On day four of a seven-day strike by members of the Minnesota Nurses Association, nurses who work for Allina Health highlighted the workplace violence issues they face every day — issues which they say Allina has refused to address in contract negotiations.
The nurses spoke at a news conference near Abbott Northwestern hospital, one of five Allina facilities where the walkout is taking place.
“Not a shift goes by that we’re not exposed to workplace violence, whether it’s physical or verbal from both patients and families,” said Pam Eliason, Brooklyn Center, a nurse in the intensive care unit at Abbott, where she has worked 18-1/2 years. “I personally have had four major surgeries because of patient assault.”
“We’re just asking to be able to work in a safe place,” Eliason said. “They won’t even talk about that…”
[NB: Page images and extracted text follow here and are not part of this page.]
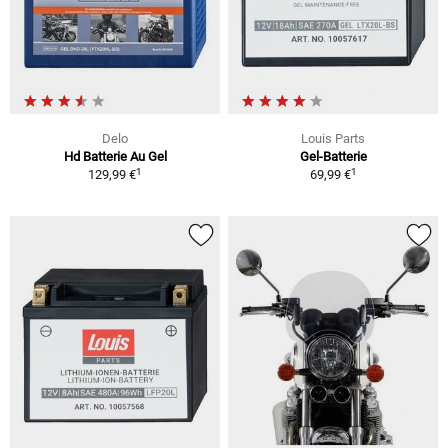
Delo
Louis Parts
Hd Batterie Au Gel
Gel-Batterie
1
1
129,99 €
69,99 €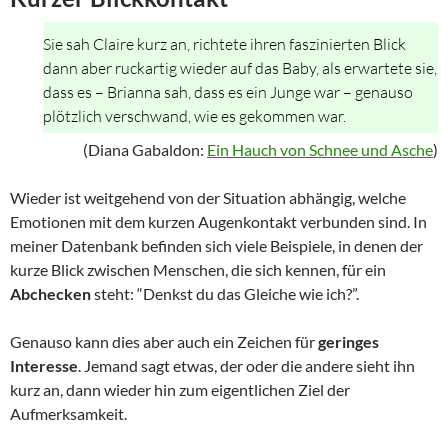
Sie sah Claire kurz an, richtete ihren faszinierten Blick
dann aber ruckartig wieder auf das Baby, als erwartete sie,
dass es – Brianna sah, dass es ein Junge war – genauso
plötzlich verschwand, wie es gekommen war.
(Diana Gabaldon:
Ein Hauch von Schnee und Asche
)
Wieder ist weitgehend von der Situation abhängig, welche
Emotionen mit dem kurzen Augenkontakt verbunden sind. In
meiner Datenbank befinden sich viele Beispiele, in denen der
kurze Blick zwischen Menschen, die sich kennen, für ein
Abchecken
steht: “Denkst du das Gleiche wie ich?”.
Genauso kann dies aber auch ein Zeichen für
geringes
Interesse
. Jemand sagt etwas, der oder die andere sieht ihn
kurz an, dann wieder hin zum eigentlichen Ziel der
Aufmerksamkeit.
“The emergency department, every shift we’re confronted with violence and a culture has formed where we are expected to take it,” said Cori Wasz, Prior Lake, who has worked nine years in the emergency department at Abbott.
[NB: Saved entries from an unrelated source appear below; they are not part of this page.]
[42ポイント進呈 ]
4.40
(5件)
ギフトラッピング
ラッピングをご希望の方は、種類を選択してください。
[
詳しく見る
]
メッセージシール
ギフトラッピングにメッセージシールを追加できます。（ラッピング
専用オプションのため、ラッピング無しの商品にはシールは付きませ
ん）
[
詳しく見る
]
“There’s nothing set up to ensure our safety and security when we walk through the door,” Wasz said. “The things we have are our co-workers — our nurses, our emergency medical technicians — and the security officer who happens to be in the department.”
“We don’t have [a security guard] stationed there 24 hours a day,” Wasz said. “We have asked for that.”
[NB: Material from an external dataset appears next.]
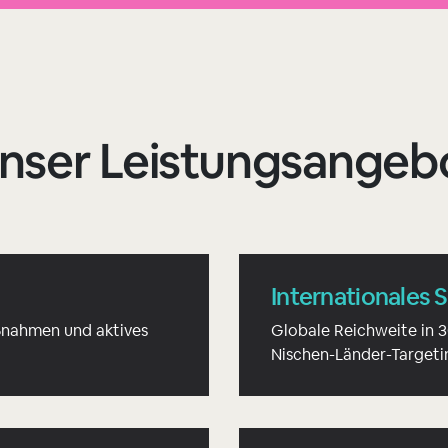
nser Leistungsangeb
Internationales 
ßnahmen und aktives
Globale Reichweite in 3
Nischen-Länder-Targeti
Linda Lease, a former intensive care unit nurse, shared a horrific story of an assault that forced her to retire.
“In May 2011, I sustained a traumatic brain injury when a patient kicked me in the head,” Lease said. The patient was trying to remove tubes and Lease and other hospital staff struggled to restrain him. “He flipped over and caught me in the right temple,” she said.
“After the shift was over I did report to the emergency room,” Lease related. She was told she had only a contusion and was good to go.
The next day, however, her co-workers noticed clearly “there was something wrong” with her. She seemed unsure of herself and was forgetting things. Lease went to see her own doctor and was diagnosed with traumatic brain injury and a concussion.
For two years, she tried to continue working but then her physician suggested she needed to retire.
“I still suffer from… my symptoms,” Lease said.
“This is the type of thing that happens in all hospitals around the country,” she said.
In the current contract negotiations, Allina has refused to address non-economic issues like workplace violence while insisting nurses move off of MNA health insurance plans and accept what the nurses say are inferior, more expensive plans.
“We are asking them to address workplace violence issues,” said Angie Becchetti, Maple Grove, a rapid response nurse at Abbott. She outlined several steps nurses want Allina to take:
- Create a special committee to address workplace violence, including bedside nurses as committee members;
- Increase the number of hours of nurse training on workplace violence from two hours to eight hours;
- Use instructors for the workplace violence training who have special expertise in this area;
- Implement the use of a special form nurses can use to report and document instances of workplace violence;
- Don’t remove bedside nurses from the workplace violence committee if they miss meetings because of workplace scheduling issues.
As the news conference concluded, delivery nurse Robin Rush issued a special appeal to Dr. Penny Wheeler, Allina CEO: “We know you haven’t been at the negotiation table…But please come and talk to us… You can hear what we have to say; We can hear what you have to say… We’re all here for the same reason. We want to take good care of our patients.”